In the construction business, I did not end up with a plush house and fancy car while my friends and co-workers were stiffed. I did pay the mortgage, put food on the table and took my wife out occasionally for an elegant dinner while delaying checks to my subs and eventually giving said house (my share) to the IRS. The mistakes are easily identifiable that no matter how modest and loving my intentions, business was done in the wrong order and the deck of cards ultimately collapsed.
Lessons are learned and we pick ourselves up to continue on. Now I drive an old but paid-off car and humbly come home to a basement apartment. I take a friend to dinner only when I know my other bills have been paid. The chicken or the egg, I suffer a tube in my belly perhaps as pennance to my Root Chakra for all the pain I have caused my family, friends and sub-contractors.
I honor my passions of writing and music, fulfilling my heart and making a little spending dough. To earn more, I relentlessly drive the miles to sell insurance. Still I am reliant on my father for a check each month to bring all the ends together to fit the means.
Some, concerned about my welfare and wanting the best for me, wonder if the financial dependence on my father is as much a problem of enabling childlike behavior as it is helpful to keep me (and my own son) off the streets. My father himself, so frustrated and disappointed, keeps track of every penny against my eventual inheritance, worried there will be no share left for me when he is finally gone.
The fear is that with the support of my father firmly under me, I do not have to look so hard for more reliable work. I do not feel the desperate urge to find warmth from the cold. On any given day, it can be easy to stay at home, clicking away time on the internet or writing another essay when just a simple phone call can deliver enough to pay the bills for a week. I have the freedom to make the choice to go skiing deep powder with my son.
In actuality, the truth is not so easy to discern and I flounder in the dilemma that time is running out. I feel like there is still so much ground to cover just to catch up. Having squandered all of my resources and good-will to successfully work in construction any more and looking at more serious recovery time from my injury, without my father’s help to make a great leap of change, I would be homeless. I am so fortunate that he is there, able and willing.
At the Mountain, I see what might be a distorted but very strong representation of an enviable standard of living. Men fifteen years younger than I (mostly brokers) support wives with huge diamonds and three children. They are personable, comfortable, and quite happy with slope-side condominiums for second homes and mid-winter breaks in the Bahamas.
Every day on my insurance rounds, I see a much different reality of single parents or couples with children just getting by on a slim and tenuous wage. To their credit, many seem no less happy in spite of their struggle. Their children are as bright-eyed and eager to share as my Monkeys.

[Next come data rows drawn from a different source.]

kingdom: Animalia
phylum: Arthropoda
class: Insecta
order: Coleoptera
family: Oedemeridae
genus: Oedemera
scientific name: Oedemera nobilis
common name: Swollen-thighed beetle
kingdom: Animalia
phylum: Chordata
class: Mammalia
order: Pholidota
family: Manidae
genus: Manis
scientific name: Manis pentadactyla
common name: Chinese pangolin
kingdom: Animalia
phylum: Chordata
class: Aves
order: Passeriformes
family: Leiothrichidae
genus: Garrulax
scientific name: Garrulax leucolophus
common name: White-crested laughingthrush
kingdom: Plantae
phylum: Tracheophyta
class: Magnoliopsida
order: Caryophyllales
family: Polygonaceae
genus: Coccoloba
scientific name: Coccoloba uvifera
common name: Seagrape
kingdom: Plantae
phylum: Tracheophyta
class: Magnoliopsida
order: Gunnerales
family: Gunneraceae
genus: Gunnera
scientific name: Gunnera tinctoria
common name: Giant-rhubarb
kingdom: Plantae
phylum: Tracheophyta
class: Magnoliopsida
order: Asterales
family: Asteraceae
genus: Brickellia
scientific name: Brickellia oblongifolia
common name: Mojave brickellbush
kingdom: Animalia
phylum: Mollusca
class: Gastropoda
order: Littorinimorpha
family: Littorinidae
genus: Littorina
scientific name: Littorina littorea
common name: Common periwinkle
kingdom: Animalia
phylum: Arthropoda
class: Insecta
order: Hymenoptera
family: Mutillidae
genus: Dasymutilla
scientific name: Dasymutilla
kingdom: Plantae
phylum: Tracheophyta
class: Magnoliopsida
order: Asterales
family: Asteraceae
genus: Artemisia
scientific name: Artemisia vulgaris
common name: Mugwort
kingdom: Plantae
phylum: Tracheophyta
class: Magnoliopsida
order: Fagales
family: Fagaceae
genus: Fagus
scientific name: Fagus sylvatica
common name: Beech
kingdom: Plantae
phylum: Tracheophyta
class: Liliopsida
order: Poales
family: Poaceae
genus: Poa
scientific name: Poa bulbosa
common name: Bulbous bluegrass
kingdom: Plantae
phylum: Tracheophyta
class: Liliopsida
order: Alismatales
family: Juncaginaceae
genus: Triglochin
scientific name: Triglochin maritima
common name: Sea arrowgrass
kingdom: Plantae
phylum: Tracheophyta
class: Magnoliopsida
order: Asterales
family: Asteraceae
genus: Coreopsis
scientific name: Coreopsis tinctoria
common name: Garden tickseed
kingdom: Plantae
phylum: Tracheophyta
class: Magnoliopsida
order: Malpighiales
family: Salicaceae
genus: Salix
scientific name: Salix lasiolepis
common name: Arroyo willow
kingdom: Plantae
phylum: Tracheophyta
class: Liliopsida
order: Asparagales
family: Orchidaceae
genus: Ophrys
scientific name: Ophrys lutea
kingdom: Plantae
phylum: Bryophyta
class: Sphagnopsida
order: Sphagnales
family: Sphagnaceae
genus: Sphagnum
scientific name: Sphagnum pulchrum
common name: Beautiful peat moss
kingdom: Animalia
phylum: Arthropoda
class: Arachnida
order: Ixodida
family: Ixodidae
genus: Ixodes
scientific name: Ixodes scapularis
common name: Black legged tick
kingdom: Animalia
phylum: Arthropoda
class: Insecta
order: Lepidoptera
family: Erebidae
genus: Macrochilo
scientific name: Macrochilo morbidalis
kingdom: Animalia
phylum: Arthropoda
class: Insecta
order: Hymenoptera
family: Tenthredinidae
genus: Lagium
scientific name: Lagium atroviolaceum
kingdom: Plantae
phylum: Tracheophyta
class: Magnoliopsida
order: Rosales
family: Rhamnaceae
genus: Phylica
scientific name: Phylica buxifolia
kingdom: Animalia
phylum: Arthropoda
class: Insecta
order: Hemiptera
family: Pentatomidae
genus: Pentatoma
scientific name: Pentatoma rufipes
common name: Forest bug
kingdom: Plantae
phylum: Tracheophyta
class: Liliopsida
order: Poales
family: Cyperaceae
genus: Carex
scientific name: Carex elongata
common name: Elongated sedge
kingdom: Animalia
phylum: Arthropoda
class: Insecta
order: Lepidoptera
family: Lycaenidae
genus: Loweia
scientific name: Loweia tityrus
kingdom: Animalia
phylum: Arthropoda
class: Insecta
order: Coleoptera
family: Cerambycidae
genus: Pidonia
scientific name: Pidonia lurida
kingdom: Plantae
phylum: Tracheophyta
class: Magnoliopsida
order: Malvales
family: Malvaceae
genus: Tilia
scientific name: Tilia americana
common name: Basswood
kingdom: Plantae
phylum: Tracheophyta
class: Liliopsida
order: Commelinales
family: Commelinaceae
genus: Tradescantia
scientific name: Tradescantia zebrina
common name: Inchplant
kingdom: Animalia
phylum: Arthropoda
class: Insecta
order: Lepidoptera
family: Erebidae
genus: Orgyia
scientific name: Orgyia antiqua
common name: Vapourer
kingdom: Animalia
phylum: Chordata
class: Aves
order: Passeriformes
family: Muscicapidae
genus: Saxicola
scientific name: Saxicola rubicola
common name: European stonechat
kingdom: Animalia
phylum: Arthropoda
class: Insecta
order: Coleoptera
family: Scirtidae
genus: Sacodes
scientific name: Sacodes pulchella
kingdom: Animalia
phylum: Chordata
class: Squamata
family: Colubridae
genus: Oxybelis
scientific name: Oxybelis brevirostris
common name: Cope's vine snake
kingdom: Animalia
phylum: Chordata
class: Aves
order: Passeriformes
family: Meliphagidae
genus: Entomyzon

In between is most of the population working hard, making sound decisions, counting blessings, paying the mortgage on time and tending the garden once spring breaks loose. Life provides the rewards of a promotion, graduation, a grandchild, occasional adventures and exceptional celebrations along the way. Overall, every Monday is the start of another week towards retirement and happiness is found in each soccer game on a crisp Saturday morning or a movie curled up together on the couch.
I just want to belong to something as real as that, to awake in the morning grateful and proud of myself, and be able, when the powder is so unusually deep, to go with my son on that occasional adventure. Today, however, I will work.